Task instructions:
A - Decide whether each statement agrees with the Waitangi Tribunal text below, answering yes or no and quoting the words of the text that settle it: (i) the report covers events after February 1840; (ii) the rangatira were told they would keep their tino rangatiratanga; (iii) the first signings of te Tiriti took place in Wellington.
B - Please carry on the Waitangi Tribunal text below, starting right after its last sentence.

Download He Whakaputanga me te Tiriti: the Declaration and the Treaty here.
Overview and result
The following information is from the Ministry of Justice's media release of 14 November 2014 about the Tribunal's report. The report is on the meaning and effect of the Treaty of Waitangi when it was first signed in February 1840.
The rangatira who signed te Tiriti o Waitangi in February 1840 did not cede sovereignty to the British Crown, the Waitangi Tribunal has concluded.
The report concerns the ‘meaning and effect’ of the treaty in February 1840, when the first signings of te Tiriti took place in the Bay of Islands and the Hokianga.
Stage two of the inquiry, which is under way, will consider events after February 1840.
‘Though Britain went into the treaty negotiation intending to acquire sovereignty, and therefore the power to make and enforce law over both Māori and Pākehā, it did not explain this to the rangatira,’ the Tribunal said.
Rather, Britain’s representative William Hobson and his agents explained the treaty as granting Britain ‘the power to control British subjects and thereby to protect Māori’, while rangatira were told that they would retain their ‘tino rangatiratanga’, their independence and full chiefly authority .
‘The rangatira who signed te Tiriti o Waitangi in February 1840 did not cede their sovereignty to Britain,’ the Tribunal concluded. ‘That is, they did not cede authority to make and enforce law over their people or their territories.’
The rangatira did, however, agree ‘to share power and authority with Britain’.

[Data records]
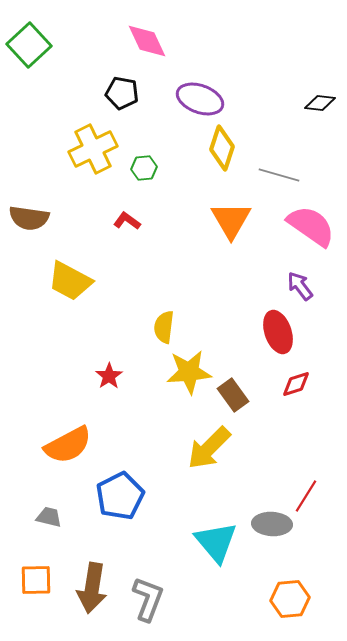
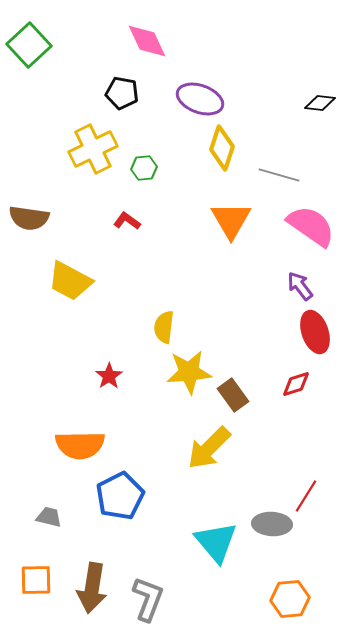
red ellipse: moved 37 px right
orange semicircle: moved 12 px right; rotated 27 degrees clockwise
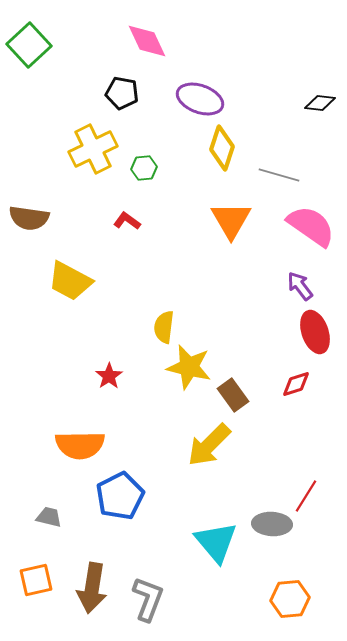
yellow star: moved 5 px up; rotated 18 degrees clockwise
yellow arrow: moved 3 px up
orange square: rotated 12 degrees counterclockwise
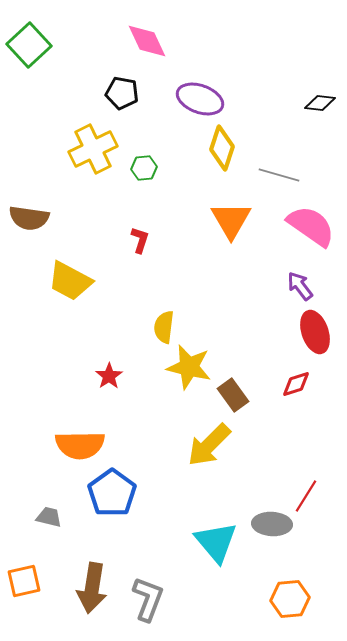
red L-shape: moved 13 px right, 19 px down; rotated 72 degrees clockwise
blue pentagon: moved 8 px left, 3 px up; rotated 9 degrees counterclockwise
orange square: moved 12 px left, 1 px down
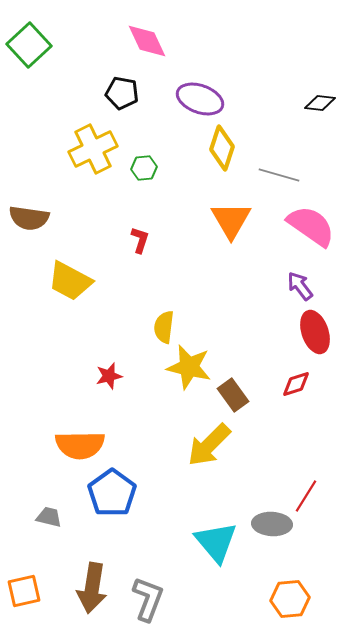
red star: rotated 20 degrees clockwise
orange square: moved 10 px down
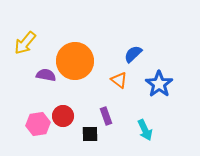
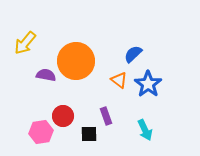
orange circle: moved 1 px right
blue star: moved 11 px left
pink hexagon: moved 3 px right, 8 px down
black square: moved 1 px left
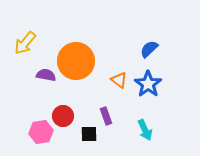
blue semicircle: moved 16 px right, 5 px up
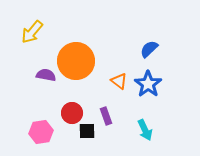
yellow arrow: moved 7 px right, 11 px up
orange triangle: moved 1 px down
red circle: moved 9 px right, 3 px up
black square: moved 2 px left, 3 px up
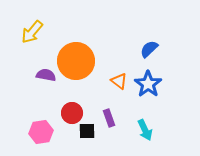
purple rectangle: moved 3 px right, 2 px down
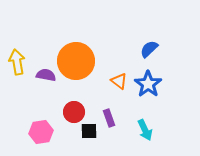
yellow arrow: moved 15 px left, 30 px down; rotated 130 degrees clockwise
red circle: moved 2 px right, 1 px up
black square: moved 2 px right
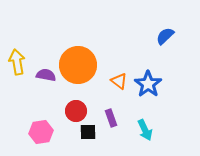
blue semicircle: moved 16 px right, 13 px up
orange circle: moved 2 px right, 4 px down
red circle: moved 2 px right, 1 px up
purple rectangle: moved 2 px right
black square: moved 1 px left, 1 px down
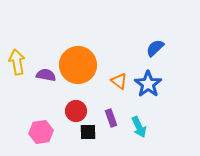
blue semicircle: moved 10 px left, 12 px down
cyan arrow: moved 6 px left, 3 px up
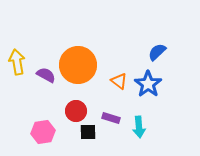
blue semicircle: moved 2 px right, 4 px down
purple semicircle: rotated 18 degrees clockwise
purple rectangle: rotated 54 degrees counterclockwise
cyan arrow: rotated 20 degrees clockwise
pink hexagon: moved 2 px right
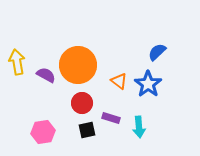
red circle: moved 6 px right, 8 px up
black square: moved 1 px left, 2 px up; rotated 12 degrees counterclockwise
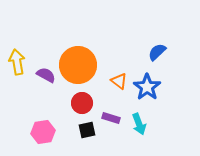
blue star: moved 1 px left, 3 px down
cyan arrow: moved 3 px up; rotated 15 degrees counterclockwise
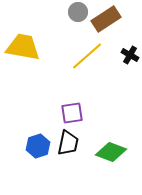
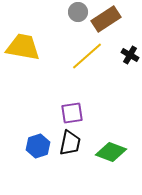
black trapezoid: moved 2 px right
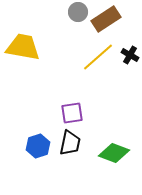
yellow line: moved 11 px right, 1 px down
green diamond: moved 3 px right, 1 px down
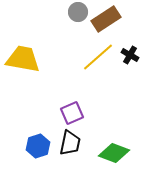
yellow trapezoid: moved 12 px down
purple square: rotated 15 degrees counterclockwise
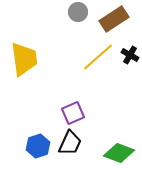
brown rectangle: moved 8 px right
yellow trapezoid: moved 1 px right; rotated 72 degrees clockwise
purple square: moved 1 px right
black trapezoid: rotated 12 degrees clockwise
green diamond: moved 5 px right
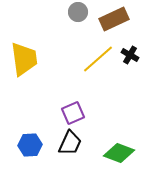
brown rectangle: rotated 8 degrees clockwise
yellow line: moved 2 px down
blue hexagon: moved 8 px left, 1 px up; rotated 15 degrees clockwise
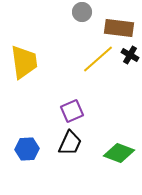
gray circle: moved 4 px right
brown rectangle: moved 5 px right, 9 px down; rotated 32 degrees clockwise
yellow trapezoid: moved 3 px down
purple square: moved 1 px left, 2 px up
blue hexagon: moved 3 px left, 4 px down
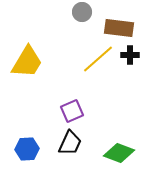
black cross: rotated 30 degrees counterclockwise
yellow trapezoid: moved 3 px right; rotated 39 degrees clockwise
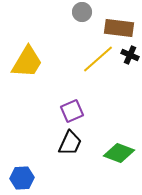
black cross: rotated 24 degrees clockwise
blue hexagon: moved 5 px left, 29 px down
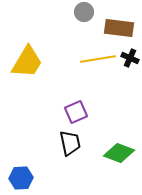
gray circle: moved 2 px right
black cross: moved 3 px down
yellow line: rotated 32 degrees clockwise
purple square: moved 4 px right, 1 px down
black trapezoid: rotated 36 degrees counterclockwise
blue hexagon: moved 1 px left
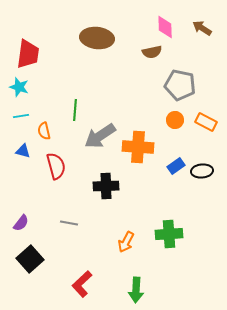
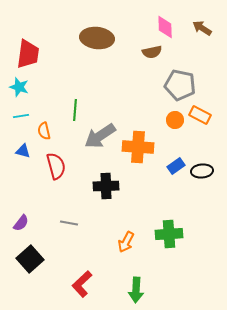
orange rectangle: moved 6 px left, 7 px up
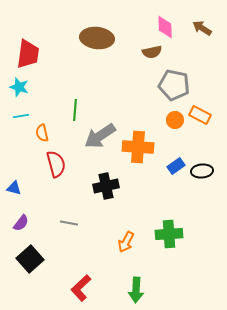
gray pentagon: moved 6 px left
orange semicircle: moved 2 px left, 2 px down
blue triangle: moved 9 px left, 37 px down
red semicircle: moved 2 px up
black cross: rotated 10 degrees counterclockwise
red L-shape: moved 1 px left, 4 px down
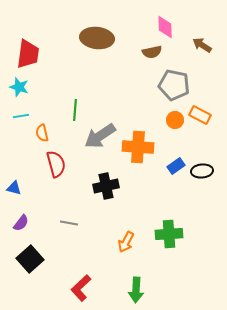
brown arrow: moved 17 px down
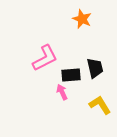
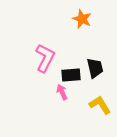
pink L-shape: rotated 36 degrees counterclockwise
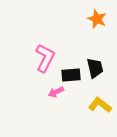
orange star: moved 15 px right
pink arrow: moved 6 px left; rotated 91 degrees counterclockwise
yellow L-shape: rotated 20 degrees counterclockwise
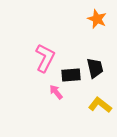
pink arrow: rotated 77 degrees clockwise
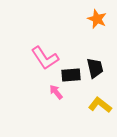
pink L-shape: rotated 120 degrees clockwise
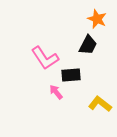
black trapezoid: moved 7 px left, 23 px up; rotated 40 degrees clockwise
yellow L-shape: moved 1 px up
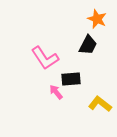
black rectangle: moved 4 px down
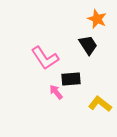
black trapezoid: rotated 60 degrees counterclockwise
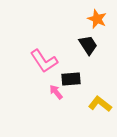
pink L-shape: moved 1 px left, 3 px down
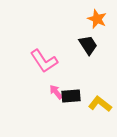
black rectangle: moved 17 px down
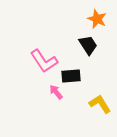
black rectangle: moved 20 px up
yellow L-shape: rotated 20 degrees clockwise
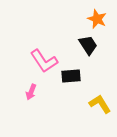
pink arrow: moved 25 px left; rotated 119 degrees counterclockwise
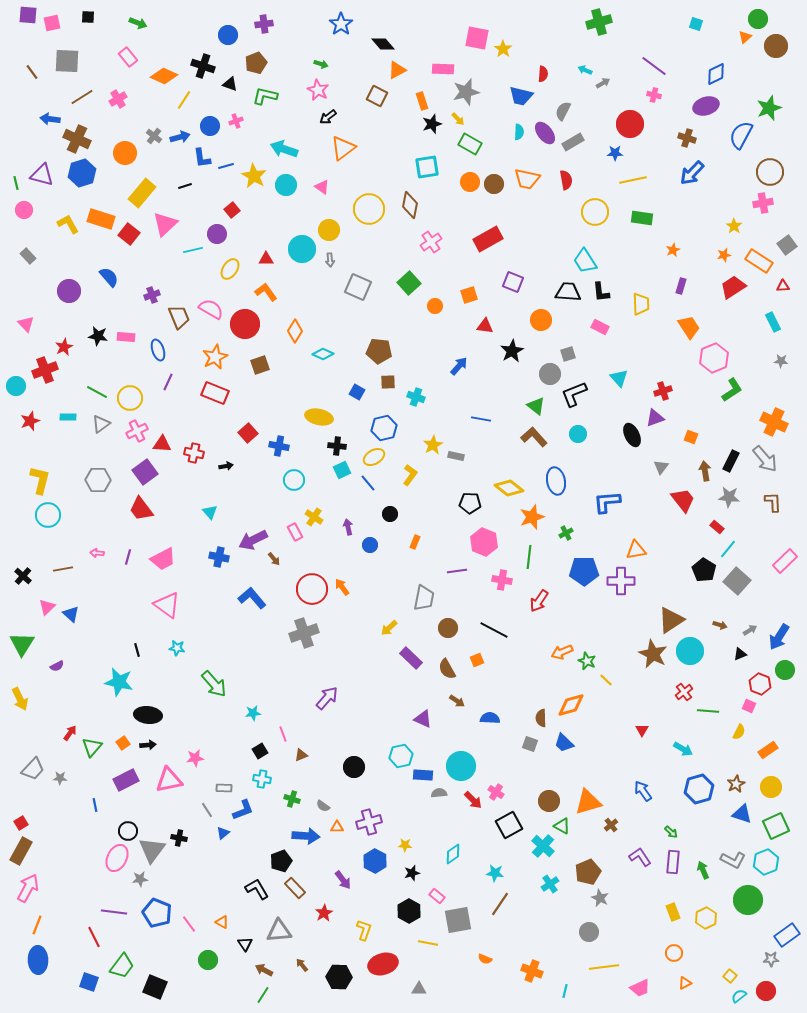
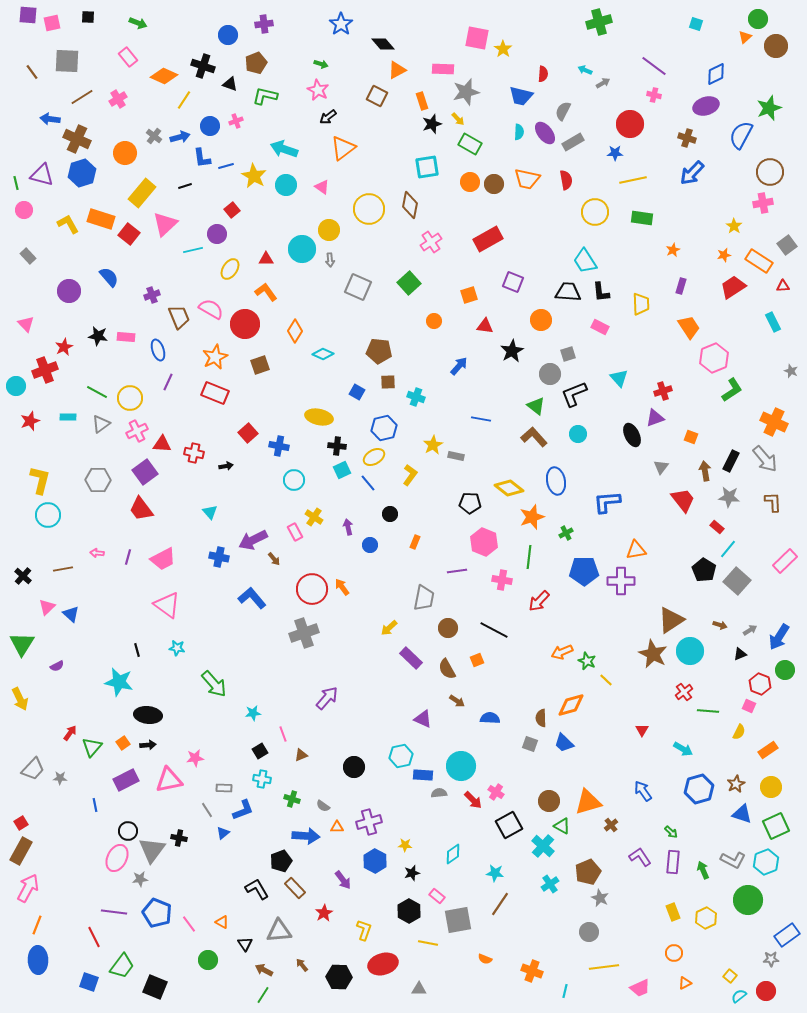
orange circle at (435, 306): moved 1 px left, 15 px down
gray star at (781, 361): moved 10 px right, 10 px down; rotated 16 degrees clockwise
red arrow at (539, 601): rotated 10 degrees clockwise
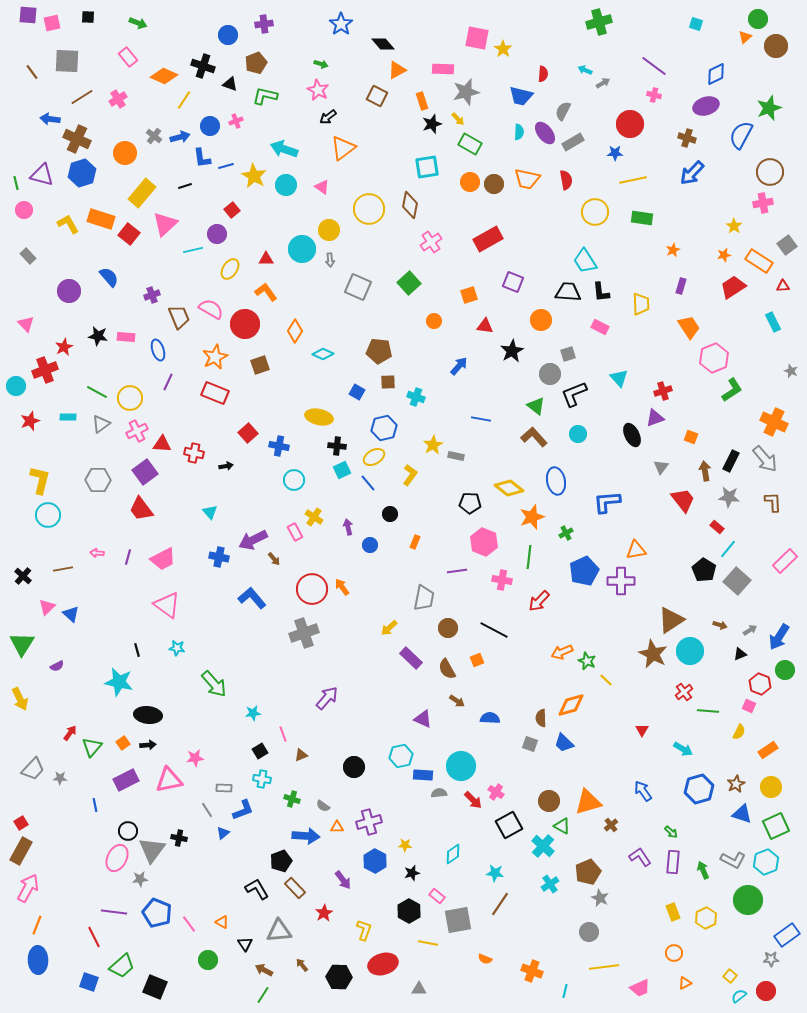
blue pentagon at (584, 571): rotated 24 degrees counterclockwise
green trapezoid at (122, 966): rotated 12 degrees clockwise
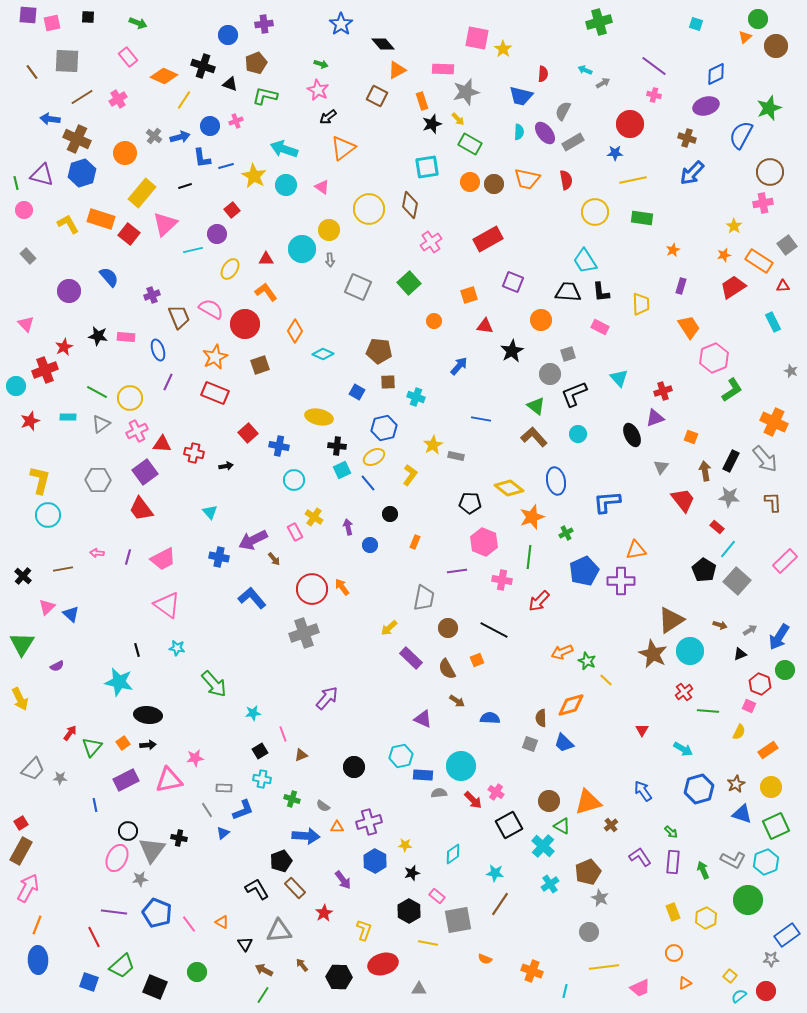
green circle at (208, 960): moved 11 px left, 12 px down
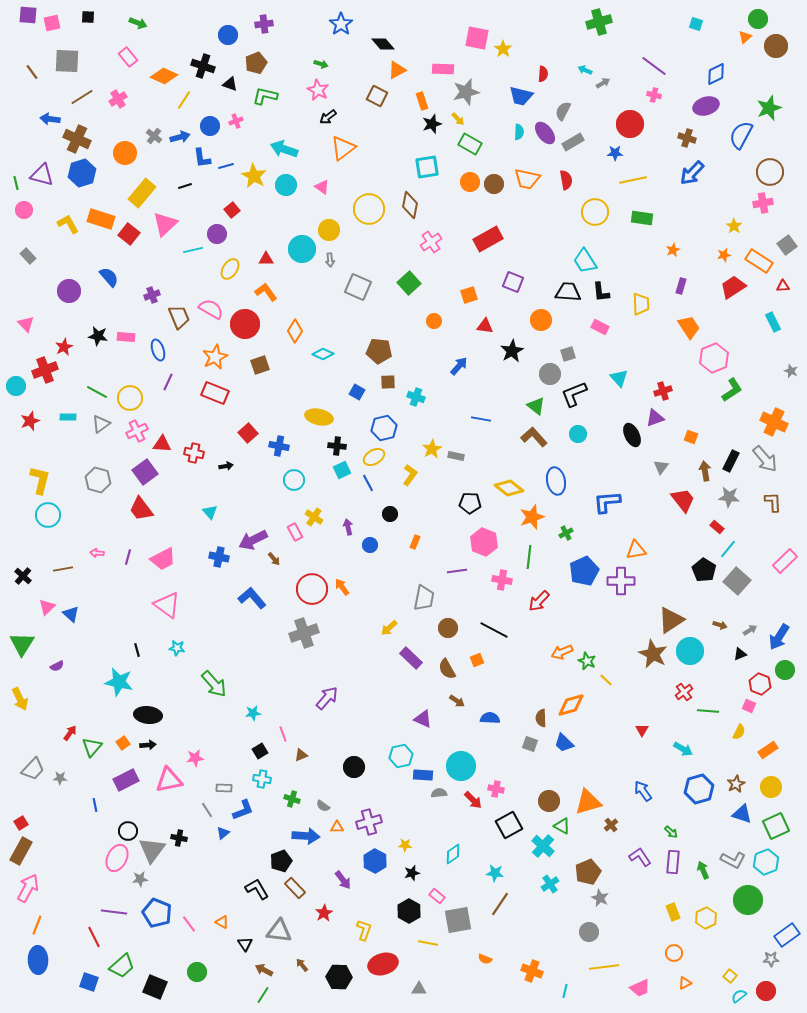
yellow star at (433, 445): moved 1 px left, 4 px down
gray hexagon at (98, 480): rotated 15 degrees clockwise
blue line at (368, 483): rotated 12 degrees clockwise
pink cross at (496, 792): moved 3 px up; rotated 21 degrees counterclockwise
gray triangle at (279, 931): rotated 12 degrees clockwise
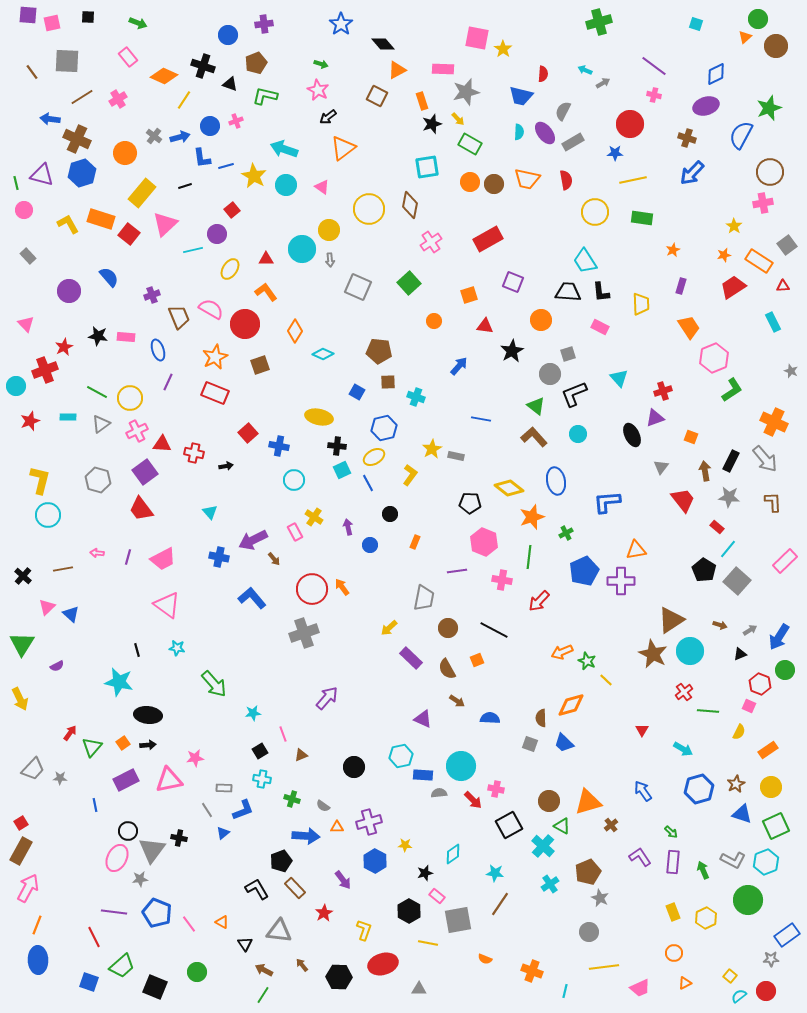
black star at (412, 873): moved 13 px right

The replies:
A -
(i) No: "The report concerns the ‘meaning and effect’ of the treaty in February 1840"
(ii) Yes: "rangatira were told that they would retain their ‘tino rangatiratanga’"
(iii) No: "the first signings of te Tiriti took place in the Bay of Islands and the Hokianga"

B -
‘They agreed to the Governor having authority to control British subjects in New Zealand, and thereby keep the peace and protect Māori interests,’ the Tribunal said.
‘The rangatira consented to the treaty on the basis that they and the Governor were to be equals, though they were to have different roles and different spheres of influence. The detail of how this relationship would work in practice, especially where the Māori and European populations intermingled, remained to be negotiated over time on a case-by-case basis.’
The Tribunal said that, having considered all of the evidence available to it, the conclusion that Māori did not cede sovereignty in February 1840 was inescapable.
The Tribunal said nothing about how and when the Crown acquired the sovereignty that it exercises today. However, it said, the Crown ‘did not acquire that sovereignty through an informed cession by the rangatira who signed te Tiriti at Waitangi, Waimate, and Mangungu’.
The question of whether the agreement that was reached in February 1840 was honoured in subsequent interactions between the Crown and Māori will be considered during stage two of the inquiry.
Where is Te Paparahi o te Raki?
The Te Paparahi o te Raki inquiry district covers all territories north of Auckland that have not previously been the subject of Waitangi Tribunal historical reports.
The Tribunal has previously completed inquiries into the Muriwhenua (far north), and the Kaipara and Te Roroa districts on the east coast.
The inquiry district therefore covers the remaining Northland territories, including the Hokianga, the Bay of Islands, Whangaroa, Whāngārei, Mahurangi, and the Gulf Islands.
Does this report cover the full Te Paparahi o te Raki inquiry district?
No. This stage one report is particularly focused on the Bay of Islands and Hokianga. These are the districts where te Tiriti was signed in February 1840. (Specifically, the signings took place at Waitangi on 6 February, Waimate on 10 February, and Mangungu in the Hokianga on 12 February.)
Who signed the treaty in February 1840?
Some 43-46 rangatira signed at Waitangi; six signed at Waimate; and 64 signed at Mangungu. Hobson, as Britain’s representative, signed on each occasion.
Almost all of the rangatira who signed on these occasions were from the Bay of Islands and Hokianga areas.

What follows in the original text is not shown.